A theme that Mestre treats in Beyond Mary and Joseph is the family. Why this issue? “First I was thinking in a broader sense, in terms of society as a whole. Around Christmas I was surprised about the heightened level of community life and the functioning of the institution we call family. For instance, families go to the cinema together, something which is less apparent during the rest of the year. That is the way in which we live: we build houses, make children and position ourselves. How did we get to that system of community life, and why does it look exactly like that? Every time the same question. That’s why I think gay marriage is an interesting issue: there is a negative attitude towards this form of sexuality, but on the other hand there is a complete integration when it happens in the context of an organised family life. You don’t see a metamorphosis to a new structure, rather an attempt to keep existing models intact. Our desire for the domestic dominates everything. Does there exist something like a new law?”

That new law is obviously an open question, what does characterize our modern times apart from tradition and revolution? “In the piece I try out a possibility, even though I am well aware that there is not immediately a conclusion possible. How we can function despite loss, knowledge, tradition and so on. How death and birth, or strong emotions such as pain and happiness, can be less cruel. To create a society where all those elements are incorporated is a utopia: for instance, at the moment we have almost no relation to death. There are essential things that all people share, like love or mourning, and which can also be shared in personal relationships. In principle we should be able to all share the same emotional state or feeling. Utopia as a common body where we share our feelings. In this way existing models are affected. You lose your boundaries and your understanding of what you are doing.

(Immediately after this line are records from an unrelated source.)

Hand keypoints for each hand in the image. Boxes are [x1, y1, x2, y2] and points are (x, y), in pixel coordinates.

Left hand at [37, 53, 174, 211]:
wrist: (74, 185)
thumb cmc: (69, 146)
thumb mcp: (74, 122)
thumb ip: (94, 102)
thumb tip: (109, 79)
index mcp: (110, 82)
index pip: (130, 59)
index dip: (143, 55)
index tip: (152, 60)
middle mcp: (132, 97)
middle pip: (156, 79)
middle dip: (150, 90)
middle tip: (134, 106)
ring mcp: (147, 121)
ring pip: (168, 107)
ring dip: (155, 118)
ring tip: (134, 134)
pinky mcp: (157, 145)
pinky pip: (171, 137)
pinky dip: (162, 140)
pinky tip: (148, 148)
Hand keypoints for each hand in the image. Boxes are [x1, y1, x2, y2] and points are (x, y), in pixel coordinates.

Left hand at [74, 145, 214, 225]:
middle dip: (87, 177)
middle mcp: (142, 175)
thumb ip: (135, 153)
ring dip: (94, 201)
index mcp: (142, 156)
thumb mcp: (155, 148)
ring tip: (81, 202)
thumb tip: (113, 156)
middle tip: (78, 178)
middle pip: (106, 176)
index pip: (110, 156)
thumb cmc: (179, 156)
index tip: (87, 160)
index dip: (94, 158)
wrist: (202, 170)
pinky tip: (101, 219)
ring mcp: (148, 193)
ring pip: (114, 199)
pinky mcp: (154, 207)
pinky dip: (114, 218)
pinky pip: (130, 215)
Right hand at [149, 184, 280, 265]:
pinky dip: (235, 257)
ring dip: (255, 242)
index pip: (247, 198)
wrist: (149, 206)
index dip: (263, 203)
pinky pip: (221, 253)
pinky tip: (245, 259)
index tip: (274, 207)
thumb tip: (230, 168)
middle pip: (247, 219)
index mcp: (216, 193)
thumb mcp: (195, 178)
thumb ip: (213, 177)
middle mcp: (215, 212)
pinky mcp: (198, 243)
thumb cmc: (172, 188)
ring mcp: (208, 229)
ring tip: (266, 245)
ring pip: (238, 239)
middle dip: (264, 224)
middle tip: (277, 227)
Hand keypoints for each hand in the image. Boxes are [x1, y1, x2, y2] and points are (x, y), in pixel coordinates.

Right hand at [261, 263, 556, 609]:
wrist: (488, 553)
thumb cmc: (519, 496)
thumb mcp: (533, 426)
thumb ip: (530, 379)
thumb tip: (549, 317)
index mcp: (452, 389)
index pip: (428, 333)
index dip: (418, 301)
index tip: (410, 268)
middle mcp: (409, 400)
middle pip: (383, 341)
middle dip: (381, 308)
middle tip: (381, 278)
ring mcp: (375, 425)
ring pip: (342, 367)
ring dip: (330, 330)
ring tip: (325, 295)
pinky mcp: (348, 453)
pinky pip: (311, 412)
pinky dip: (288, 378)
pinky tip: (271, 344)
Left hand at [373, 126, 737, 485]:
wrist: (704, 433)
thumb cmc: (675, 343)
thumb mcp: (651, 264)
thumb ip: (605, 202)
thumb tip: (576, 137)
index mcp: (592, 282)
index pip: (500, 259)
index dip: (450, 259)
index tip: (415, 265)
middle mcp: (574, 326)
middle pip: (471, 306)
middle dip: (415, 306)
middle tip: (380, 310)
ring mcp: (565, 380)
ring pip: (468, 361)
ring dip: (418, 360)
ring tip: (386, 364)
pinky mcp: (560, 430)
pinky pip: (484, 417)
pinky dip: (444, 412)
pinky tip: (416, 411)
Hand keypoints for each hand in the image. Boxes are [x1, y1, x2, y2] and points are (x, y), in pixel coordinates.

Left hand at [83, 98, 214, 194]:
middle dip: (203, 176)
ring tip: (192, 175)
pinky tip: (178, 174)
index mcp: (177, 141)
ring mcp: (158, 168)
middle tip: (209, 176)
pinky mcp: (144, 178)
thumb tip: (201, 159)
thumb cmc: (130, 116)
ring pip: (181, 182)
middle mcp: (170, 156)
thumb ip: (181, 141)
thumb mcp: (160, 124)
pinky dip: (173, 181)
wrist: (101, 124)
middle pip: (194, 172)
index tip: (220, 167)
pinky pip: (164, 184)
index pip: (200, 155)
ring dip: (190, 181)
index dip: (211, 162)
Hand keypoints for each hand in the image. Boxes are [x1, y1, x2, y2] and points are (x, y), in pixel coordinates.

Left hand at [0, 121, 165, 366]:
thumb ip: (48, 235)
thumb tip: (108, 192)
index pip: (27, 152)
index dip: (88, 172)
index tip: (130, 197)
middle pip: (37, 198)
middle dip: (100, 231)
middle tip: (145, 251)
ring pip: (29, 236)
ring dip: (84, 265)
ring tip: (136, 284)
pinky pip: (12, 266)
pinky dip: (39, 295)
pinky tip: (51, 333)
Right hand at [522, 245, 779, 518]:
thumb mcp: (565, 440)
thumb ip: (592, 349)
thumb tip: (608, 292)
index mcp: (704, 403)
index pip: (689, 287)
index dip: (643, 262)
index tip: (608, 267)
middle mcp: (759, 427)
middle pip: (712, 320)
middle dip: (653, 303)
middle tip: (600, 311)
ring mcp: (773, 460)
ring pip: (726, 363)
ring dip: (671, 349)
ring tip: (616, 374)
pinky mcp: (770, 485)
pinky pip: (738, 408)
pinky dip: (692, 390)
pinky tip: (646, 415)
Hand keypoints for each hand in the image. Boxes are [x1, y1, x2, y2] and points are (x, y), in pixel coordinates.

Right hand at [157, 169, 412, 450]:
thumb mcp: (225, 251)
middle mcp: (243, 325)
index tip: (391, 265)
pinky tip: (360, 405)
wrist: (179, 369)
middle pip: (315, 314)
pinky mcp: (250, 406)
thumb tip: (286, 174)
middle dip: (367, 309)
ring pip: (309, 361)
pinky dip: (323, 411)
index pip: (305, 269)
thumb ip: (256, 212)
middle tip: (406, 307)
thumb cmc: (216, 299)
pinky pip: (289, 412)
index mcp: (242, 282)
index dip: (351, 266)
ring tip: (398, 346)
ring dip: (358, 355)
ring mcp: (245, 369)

Finally, that too is a machine that functions through individuals with certain emotions, a circulation with others where everybody wants to be together.”

In order to set these spiritual aspirations on a stage, Mestre investigated religion as well, both of the heathen and christian tradition, and within each, canonical or apocryphal sources and images. The strong contrasts that emerged from that are also treated on a formal level, where there is a lot of attention placed on the grotesque. “Putting on a clown’s nose allows to access a certain territory that you do not know at all because it is taboo. You can be silly, perform tricks or obscenities. This is much closer to the reality of children”, Mestre says.

It appears to be so that the choreographer is returning a part of reality to the body, by which also the boundaries of the human world of meaning is put at stake. The knowledge of boundaries is a kind of step towards the loss of contours, wherein Mestre uses the body as a metaphor for reality. “The continuing transformation in the piece can be compared to the different layers of the body and the extremes for which they stand. There exists an ideal far outside of ourselves, but which we nevertheless try to adapt. Opposed to that is an inner ideal which you can not access just like that, and which you do not accept as such. Between inner and outer there is an oscillation, where eventually we explore a state beyond the inner life, where things are not so clear any longer.”